WHAT THIS TASK INVOLVES:
From the data below, copy out every line in which the word "voor" occurs.

** Opening PROVIDED DATA block **

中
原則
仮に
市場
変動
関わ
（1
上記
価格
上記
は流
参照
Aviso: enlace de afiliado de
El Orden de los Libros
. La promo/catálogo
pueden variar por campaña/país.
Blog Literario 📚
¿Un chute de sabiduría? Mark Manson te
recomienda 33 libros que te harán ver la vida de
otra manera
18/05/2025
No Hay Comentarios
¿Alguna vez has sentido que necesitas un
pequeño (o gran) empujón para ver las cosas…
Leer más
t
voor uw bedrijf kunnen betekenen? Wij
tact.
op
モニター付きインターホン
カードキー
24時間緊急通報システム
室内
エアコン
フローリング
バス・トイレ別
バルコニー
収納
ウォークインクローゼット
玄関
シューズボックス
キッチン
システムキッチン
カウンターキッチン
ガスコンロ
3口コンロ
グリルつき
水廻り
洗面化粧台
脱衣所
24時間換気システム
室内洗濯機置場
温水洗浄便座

** Closing PROVIDED DATA block **
** Opening PROVIDED DATA block **

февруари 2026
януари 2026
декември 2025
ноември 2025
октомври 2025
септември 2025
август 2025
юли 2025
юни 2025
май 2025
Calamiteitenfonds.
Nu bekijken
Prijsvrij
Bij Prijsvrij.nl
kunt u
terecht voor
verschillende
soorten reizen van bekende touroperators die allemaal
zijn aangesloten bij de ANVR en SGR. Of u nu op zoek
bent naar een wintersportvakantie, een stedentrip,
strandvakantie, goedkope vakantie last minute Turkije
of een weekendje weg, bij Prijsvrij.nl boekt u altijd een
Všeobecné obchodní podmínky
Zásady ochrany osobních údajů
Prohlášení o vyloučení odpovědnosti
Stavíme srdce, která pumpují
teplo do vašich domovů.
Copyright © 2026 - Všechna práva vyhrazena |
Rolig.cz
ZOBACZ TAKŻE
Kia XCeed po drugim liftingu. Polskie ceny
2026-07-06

** Closing PROVIDED DATA block **

ANSWER TO THE EXERCISE:
voor uw bedrijf kunnen betekenen? Wij
terecht voor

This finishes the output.